After a long, steep hike through farm land and then into pine forest and up switchbacks, the path split at a run down campsite where we took a short break. It is possible to break the Acatenango hike into a 2 days / 1 night trip and camp either here or further up at the saddle between the volcano’s two peaks. However, camping so high after so little acclimatization is not a good idea, and we figured that bringing the necessary equipment for a night at this altitude would be more of a hindrance.
From the campsite there is a direct path which proceeds straight up Acatenango’s secondary peak, Yepocapa, also known as Las Tres Hermanas or the Three Sisters (3880m), and down the other side. Alternatively, there is an easier, flatter route with contours around Yepocapa and then joins with the first path in the saddle between the two peaks. Feeling the effects of altitude somewhat, we chose the latter.
Rounding Yepocapa, we were treated to magnificent views over Volcan Agua (Water volcano) across the valley, and down to the towns below – Antigua and Antigua Viejo. As the forest quickly changed to grassland and then dust, we climbed the short section to the saddle, ready to tackle the final summit climb.

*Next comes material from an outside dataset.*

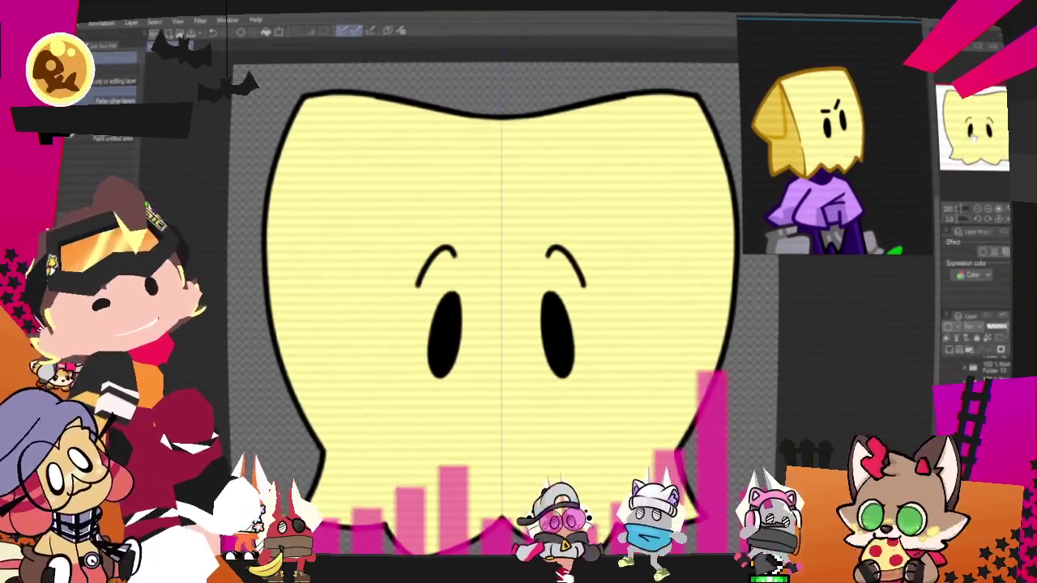
pyautogui.scroll(-5, 509, 434)
pyautogui.scroll(-2, 509, 433)
pyautogui.scroll(-2, 509, 434)
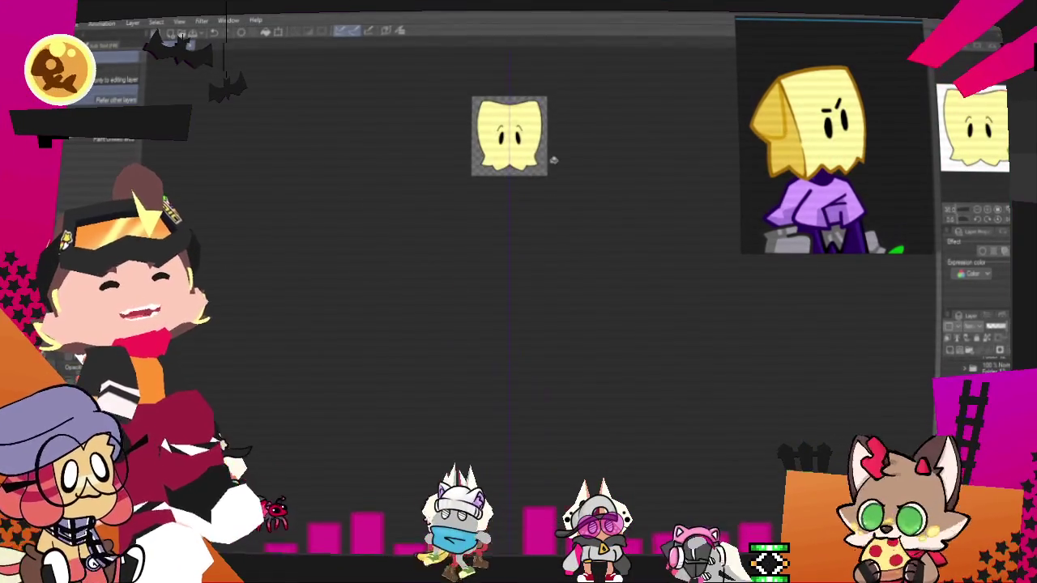
pyautogui.scroll(2, 530, 111)
pyautogui.scroll(2, 521, 139)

Not a crater in the traditional sense, Acantenago’s large summit plateau is a peaceful, barren place. It reminded me of Armstrong’s words on the lunar surface – “It has a stark beauty all of its own”. On the north side of the ‘crater’ is the highest point, complete with a strange metal summit marker. From the plateau there are spectacular views for miles and, of course, a close up view of Volcan Fuego. The altitude (13045 ft / 3976m) really became visible for the first time – above the clouds, with unhindered views and cold air despite a fierce sun.

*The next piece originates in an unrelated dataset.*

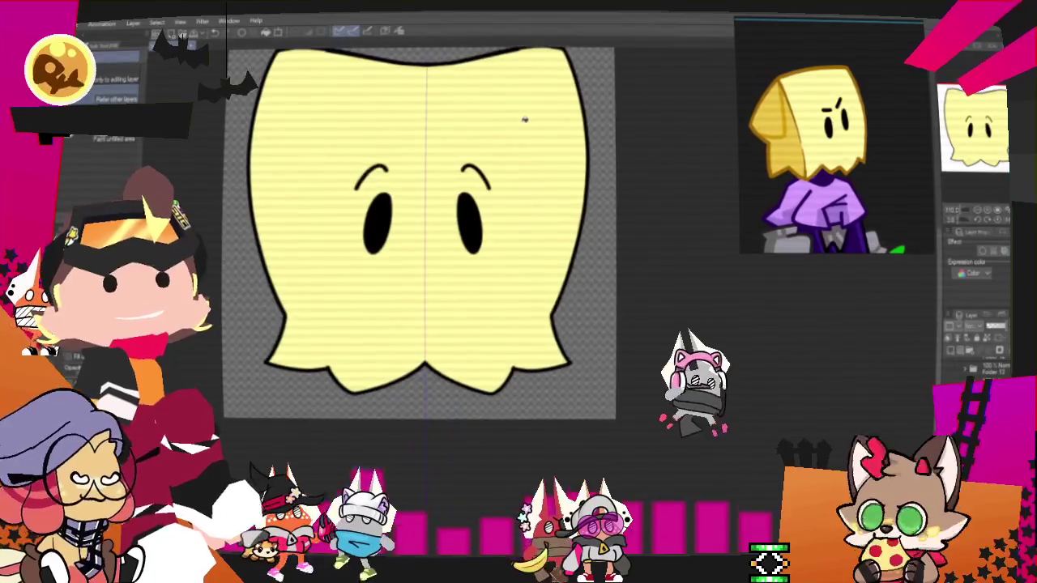
# Step: Zoom in on the eyes, switch to the pen for highlights, then zoom out to the whole face
pyautogui.scroll(-1, 515, 185)
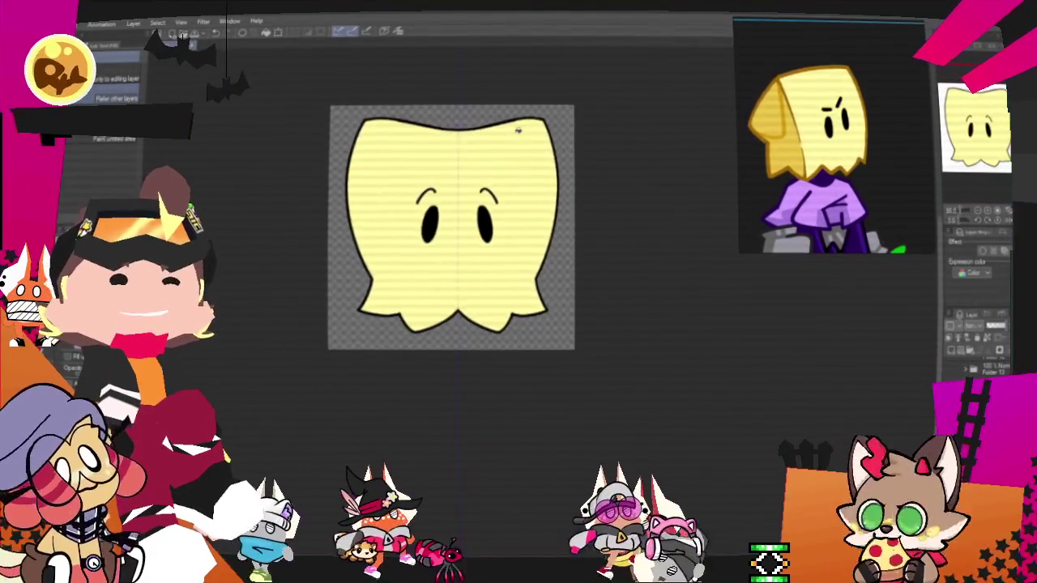
pyautogui.scroll(1, 519, 128)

At that moment, just as we stepped foot on the summit, Volcan Fuego sent us a small reminder that Acatenango isn’t the only volcano in the area….at this distance Fuego’s ash cloud was already well into the air by the time the sound reached us. Fuego – only a few kilometres away – continued to belch ash at regular intervals the whole time we were on the summit (two weeks later it would erupt significantly, causing havoc in Antigua).
It is possible – sometimes – to descend Acatenango and climb Fuego (the path is clearly visible in the photo below). However, the hike takes several more hours and can be very dangerous. Even at this distance we could see huge boulders running down Fuego’s slopes every time it emitted an ash cloud.